People say, why don’t we just use batteries? Batteries are fantastic for short-term storage, but once you want to go above 24 hours and seasonal storage, hydrogen is way better. For cars, batteries for short trips around the city are fine. But for trucks and buses, you need too many batteries. So hydrogen, which has much higher energy density than batteries, would be much better. You don’t need much hydrogen to run a car, in terms of mass. The world record for the longest distance travelled by a car on one tank was on hydrogen. [See WHICHCAR article].
Is the Hydrogen Storage Group doing any work with white hydrogen?
We’re looking more at how it can be detected.

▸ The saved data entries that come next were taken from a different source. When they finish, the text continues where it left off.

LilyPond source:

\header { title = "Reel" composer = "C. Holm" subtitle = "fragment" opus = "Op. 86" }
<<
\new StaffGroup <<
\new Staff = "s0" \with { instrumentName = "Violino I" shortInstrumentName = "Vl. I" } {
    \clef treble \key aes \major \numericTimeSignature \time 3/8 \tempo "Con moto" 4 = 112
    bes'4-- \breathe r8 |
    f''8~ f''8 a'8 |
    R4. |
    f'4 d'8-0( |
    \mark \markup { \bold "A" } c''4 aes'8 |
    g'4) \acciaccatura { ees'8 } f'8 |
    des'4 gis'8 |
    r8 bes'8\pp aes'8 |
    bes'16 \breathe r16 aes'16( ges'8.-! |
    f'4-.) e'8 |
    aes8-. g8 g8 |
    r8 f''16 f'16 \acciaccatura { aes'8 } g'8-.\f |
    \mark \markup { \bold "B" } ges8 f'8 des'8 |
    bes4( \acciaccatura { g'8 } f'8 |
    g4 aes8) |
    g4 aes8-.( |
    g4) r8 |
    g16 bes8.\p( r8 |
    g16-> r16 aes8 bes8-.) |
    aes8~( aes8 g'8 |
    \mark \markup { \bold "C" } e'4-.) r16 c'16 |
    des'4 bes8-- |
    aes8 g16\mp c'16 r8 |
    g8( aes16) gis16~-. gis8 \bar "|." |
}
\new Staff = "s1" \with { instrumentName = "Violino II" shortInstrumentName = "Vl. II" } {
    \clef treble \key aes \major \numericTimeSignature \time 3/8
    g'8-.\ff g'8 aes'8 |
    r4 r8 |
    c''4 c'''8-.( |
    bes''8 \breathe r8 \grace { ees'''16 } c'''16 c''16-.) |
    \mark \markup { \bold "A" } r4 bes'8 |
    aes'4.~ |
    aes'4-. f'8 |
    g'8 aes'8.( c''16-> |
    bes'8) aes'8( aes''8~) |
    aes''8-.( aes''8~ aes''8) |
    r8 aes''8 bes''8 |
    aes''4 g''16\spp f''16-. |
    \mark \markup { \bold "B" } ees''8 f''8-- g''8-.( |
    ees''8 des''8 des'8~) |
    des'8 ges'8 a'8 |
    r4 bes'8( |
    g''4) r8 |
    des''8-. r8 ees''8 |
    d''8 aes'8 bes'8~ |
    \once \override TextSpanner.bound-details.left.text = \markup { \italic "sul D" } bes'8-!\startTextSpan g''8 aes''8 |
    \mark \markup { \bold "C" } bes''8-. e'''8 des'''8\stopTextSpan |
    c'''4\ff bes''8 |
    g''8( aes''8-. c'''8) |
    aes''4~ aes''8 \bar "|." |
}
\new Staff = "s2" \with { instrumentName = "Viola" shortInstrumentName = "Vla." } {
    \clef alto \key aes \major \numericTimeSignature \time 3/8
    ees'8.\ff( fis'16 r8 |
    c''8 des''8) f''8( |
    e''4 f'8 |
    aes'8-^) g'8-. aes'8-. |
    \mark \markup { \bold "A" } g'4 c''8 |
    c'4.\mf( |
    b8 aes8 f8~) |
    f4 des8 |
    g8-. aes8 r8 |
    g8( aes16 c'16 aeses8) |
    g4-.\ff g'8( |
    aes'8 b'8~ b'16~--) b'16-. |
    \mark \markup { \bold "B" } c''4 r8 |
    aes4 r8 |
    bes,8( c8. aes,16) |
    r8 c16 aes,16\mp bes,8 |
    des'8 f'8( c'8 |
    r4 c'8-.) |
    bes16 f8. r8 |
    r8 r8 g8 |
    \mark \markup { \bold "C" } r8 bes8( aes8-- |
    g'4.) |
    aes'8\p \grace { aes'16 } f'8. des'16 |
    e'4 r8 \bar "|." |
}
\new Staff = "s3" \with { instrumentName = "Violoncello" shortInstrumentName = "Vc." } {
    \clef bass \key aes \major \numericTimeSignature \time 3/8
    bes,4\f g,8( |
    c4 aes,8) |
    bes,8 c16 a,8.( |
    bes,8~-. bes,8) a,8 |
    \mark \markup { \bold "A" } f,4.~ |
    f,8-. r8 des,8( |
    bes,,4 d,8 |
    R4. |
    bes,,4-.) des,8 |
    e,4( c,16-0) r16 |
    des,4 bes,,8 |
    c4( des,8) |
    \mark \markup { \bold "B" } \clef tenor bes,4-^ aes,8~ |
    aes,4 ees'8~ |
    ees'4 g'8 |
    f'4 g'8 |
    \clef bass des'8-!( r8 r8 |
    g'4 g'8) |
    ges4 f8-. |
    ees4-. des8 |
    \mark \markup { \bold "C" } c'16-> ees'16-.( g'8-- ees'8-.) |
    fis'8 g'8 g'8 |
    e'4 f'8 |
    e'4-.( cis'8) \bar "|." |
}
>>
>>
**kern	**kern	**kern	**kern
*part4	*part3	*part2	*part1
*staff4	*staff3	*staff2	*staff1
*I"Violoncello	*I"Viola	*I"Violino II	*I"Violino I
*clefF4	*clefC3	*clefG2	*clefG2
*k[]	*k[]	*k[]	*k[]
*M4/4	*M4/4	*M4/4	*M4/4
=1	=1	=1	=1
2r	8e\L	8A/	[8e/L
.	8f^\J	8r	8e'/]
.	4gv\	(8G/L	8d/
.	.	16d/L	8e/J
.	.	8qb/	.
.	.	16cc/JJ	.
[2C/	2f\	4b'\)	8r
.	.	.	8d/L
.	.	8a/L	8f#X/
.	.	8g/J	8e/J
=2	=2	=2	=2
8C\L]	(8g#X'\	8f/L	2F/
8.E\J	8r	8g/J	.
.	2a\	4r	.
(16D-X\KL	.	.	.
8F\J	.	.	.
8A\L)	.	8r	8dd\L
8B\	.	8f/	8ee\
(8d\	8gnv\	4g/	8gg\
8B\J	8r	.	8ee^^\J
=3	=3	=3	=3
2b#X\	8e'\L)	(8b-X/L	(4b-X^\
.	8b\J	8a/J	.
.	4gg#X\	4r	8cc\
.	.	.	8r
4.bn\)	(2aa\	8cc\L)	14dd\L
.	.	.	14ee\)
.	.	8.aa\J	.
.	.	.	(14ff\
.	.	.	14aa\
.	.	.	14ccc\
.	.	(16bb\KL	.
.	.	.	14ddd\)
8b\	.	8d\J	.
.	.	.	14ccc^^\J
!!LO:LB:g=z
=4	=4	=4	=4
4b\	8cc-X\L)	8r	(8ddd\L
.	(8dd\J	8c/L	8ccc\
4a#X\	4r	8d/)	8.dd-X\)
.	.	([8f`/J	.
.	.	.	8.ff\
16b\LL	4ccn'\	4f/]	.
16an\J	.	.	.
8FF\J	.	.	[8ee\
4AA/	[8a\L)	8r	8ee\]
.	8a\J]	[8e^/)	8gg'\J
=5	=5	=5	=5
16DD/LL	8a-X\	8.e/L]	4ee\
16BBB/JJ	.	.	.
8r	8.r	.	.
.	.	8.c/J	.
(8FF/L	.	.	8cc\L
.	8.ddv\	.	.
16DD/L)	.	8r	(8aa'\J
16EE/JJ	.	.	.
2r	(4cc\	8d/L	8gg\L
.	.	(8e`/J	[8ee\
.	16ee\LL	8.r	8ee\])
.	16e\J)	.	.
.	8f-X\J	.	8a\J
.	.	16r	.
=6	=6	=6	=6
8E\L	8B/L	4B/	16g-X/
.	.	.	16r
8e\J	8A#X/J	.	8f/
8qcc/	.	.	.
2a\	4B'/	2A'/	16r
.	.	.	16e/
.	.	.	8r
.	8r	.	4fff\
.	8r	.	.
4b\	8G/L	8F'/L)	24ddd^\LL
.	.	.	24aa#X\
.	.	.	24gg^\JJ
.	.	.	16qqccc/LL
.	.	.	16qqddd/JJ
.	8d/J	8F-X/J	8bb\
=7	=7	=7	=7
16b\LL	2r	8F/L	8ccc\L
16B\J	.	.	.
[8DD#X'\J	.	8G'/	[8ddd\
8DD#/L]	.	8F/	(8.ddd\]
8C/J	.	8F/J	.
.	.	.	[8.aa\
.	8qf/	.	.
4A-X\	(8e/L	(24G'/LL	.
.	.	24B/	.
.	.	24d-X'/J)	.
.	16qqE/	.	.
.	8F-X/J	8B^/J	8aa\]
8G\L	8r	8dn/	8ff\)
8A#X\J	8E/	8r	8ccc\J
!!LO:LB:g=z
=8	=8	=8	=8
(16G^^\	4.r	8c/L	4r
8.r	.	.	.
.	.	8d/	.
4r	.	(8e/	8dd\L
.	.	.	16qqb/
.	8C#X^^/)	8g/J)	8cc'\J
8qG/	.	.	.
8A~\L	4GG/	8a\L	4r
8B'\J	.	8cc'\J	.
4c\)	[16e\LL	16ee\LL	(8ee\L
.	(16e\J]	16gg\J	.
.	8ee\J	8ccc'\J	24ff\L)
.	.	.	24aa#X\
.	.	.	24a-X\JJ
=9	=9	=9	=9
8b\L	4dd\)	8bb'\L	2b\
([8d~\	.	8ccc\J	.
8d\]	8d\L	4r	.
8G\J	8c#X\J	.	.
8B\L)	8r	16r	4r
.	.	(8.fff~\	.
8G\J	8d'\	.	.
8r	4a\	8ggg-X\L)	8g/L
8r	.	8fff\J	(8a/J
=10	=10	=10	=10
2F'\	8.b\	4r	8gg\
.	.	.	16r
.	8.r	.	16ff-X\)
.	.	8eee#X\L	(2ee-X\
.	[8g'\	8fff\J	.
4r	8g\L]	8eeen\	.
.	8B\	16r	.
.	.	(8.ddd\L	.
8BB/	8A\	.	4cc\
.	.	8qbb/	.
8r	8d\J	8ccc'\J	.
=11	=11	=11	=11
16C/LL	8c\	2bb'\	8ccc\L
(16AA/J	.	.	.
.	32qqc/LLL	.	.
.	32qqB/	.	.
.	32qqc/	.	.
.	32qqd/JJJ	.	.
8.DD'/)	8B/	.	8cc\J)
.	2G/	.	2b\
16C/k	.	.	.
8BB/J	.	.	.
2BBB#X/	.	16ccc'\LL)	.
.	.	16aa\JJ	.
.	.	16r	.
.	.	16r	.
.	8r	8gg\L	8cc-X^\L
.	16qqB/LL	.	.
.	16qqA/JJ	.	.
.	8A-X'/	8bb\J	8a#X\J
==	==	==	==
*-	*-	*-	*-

There are reports in the literature that say natural hydrogen can be formed when an iron ore source is available. There’s some interaction with water and iron ore that produces the hydrogen near the surface. Here in Western Australia we have heaps of iron ore. We probably have a lot of natural hydrogen coming up without realising it.
The HSRG is looking at detecting hydrogen using Raman scattering. It uses a laser and gives a nice signal for hydrogen. The future idea is to put this on a plane or a drone, fire the laser and see if you can detect the hydrogen.
We’re making the laser in the lab, first to show that it can detect hydrogen, and then we hope to be able to take it out in the field … And we have geologists at Curtin who are interested in researching where the hydrogen is occurring and why.